TASK: Reproduce the stretch from the start of the records through the line containing "juga menjadi tantangan besar bagi banyak idol", substituting "fans" for "penggemar" and keeping everything else unchanged.

INPUT MATERIAL:
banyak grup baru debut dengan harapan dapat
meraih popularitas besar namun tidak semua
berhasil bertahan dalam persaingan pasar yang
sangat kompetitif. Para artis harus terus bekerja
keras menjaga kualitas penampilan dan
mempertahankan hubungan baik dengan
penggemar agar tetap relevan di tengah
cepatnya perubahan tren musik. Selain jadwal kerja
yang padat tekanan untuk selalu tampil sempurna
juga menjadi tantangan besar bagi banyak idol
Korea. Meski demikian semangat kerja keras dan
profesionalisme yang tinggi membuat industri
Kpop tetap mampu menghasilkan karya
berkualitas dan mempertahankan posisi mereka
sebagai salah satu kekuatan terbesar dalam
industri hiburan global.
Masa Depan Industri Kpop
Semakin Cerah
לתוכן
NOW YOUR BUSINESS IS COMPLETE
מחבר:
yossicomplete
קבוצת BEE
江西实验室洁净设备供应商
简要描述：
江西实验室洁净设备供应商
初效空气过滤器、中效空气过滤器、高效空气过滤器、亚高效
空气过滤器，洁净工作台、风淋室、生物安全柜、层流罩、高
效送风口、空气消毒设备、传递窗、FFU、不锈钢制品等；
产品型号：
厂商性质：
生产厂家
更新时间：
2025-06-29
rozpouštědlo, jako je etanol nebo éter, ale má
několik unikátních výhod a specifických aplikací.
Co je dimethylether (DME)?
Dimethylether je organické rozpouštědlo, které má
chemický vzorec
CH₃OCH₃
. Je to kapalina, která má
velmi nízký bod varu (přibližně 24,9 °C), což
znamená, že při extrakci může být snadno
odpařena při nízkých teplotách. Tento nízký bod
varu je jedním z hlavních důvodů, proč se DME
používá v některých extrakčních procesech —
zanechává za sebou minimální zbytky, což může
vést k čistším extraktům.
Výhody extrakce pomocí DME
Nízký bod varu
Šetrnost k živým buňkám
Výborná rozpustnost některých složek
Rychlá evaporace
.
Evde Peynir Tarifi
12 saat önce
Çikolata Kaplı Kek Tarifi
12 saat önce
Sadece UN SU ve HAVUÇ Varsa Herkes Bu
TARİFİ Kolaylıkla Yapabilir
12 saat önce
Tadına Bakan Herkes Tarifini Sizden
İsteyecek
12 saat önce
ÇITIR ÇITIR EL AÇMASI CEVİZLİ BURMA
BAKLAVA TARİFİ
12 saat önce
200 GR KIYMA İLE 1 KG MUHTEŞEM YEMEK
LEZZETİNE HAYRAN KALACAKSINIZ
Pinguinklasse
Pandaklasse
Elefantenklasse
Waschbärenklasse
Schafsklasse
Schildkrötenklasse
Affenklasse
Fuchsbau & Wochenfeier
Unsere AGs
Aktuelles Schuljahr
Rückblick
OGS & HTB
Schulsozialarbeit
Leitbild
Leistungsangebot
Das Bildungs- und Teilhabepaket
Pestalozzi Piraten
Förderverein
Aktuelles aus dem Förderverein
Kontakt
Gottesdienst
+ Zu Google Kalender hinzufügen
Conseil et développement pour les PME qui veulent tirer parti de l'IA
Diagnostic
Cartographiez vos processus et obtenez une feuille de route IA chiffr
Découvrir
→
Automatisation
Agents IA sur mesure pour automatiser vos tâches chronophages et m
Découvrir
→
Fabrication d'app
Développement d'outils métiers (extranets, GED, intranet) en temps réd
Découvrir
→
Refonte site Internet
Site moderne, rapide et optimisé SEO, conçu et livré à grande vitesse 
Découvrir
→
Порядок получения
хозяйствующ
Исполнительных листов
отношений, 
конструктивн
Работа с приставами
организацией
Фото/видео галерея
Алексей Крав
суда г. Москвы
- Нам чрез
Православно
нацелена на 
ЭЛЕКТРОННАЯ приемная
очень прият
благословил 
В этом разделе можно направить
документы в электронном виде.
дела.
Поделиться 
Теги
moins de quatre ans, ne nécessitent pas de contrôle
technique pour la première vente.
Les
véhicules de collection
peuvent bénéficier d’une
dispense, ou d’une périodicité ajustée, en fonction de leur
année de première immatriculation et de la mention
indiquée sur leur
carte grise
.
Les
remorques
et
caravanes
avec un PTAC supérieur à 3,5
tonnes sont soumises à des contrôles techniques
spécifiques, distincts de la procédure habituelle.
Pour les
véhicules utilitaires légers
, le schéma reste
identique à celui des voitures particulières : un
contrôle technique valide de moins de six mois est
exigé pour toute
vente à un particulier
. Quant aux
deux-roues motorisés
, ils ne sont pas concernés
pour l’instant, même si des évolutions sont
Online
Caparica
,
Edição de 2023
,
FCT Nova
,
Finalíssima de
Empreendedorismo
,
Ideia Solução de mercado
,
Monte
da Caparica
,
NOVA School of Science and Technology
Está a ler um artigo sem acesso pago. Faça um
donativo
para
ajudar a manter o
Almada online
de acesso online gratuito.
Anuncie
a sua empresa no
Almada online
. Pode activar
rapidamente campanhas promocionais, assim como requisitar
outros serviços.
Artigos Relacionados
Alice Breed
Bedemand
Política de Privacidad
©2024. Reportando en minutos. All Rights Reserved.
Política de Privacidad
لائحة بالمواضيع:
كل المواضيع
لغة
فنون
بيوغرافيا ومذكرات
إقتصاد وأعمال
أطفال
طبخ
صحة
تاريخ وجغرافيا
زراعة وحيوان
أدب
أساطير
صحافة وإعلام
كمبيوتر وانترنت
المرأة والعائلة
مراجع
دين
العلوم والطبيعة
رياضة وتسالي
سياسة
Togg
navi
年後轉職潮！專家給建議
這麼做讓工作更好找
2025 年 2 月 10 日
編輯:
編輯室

WRITTEN SOLUTION:
banyak grup baru debut dengan harapan dapat
meraih popularitas besar namun tidak semua
berhasil bertahan dalam persaingan pasar yang
sangat kompetitif. Para artis harus terus bekerja
keras menjaga kualitas penampilan dan
mempertahankan hubungan baik dengan
fans agar tetap relevan di tengah
cepatnya perubahan tren musik. Selain jadwal kerja
yang padat tekanan untuk selalu tampil sempurna
juga menjadi tantangan besar bagi banyak idol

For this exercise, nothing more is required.